(Instructions to follow):
Go over the data and copy out each line with "situação" in it.

(Records supplied):
_ _ _
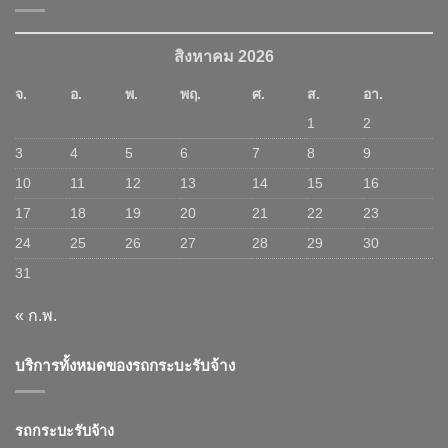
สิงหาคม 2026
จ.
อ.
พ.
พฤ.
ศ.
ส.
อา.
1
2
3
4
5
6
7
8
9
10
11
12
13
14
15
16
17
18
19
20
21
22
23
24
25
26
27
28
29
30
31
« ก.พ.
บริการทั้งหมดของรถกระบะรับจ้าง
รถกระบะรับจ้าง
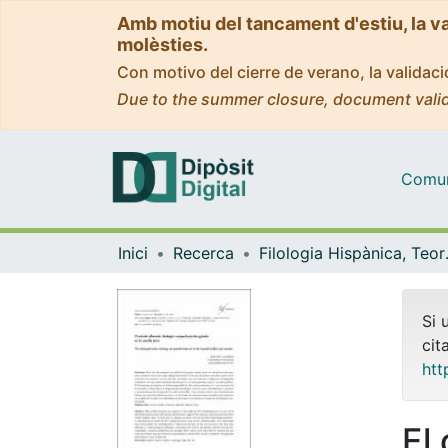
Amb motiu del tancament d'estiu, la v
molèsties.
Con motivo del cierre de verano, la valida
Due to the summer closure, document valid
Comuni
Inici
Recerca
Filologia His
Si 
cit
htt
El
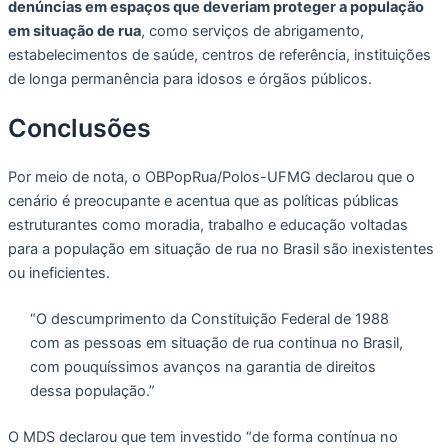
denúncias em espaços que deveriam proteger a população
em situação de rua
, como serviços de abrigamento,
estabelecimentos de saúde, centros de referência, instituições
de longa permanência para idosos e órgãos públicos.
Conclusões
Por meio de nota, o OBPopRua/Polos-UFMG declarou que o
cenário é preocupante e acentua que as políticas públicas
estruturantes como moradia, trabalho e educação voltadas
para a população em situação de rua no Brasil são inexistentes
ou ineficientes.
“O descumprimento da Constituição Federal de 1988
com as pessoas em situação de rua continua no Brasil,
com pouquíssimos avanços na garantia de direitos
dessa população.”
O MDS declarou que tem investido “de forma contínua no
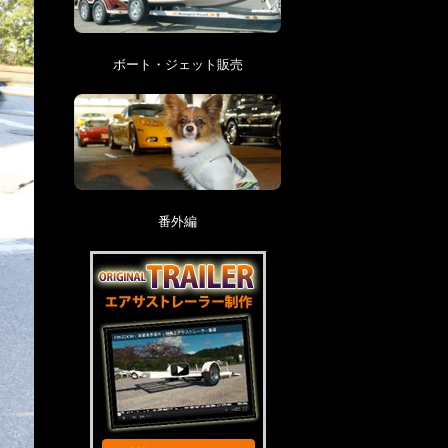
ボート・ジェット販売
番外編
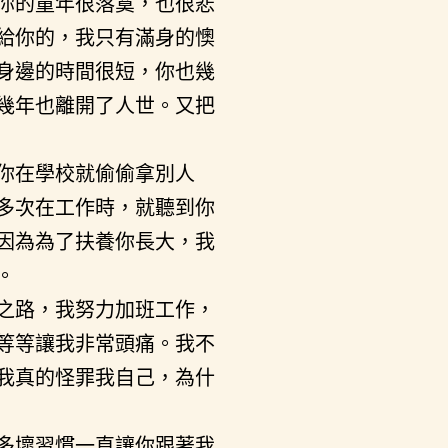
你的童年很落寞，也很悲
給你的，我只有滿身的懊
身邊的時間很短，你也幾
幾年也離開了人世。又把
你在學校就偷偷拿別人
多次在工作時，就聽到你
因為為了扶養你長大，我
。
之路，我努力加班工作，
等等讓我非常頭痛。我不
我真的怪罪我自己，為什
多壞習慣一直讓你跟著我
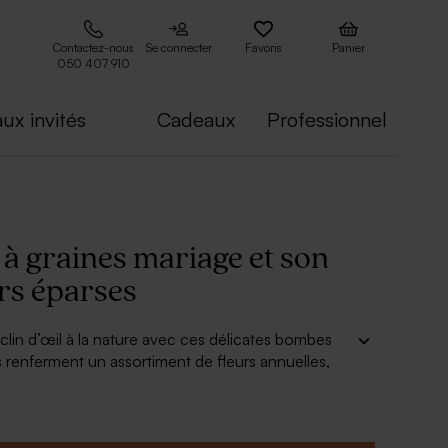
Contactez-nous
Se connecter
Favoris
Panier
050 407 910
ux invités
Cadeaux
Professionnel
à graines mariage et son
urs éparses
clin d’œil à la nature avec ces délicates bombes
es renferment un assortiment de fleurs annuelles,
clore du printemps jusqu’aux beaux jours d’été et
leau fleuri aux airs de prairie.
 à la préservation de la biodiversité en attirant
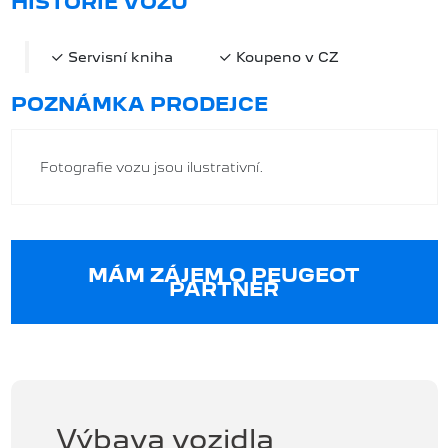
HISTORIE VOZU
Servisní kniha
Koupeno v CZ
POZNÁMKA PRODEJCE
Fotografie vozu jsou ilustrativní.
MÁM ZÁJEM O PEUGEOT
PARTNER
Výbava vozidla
_ _ _
(Response to this exercise):
em situação de rua
para a população em situação de rua no Brasil são inexistentes
com as pessoas em situação de rua continua no Brasil,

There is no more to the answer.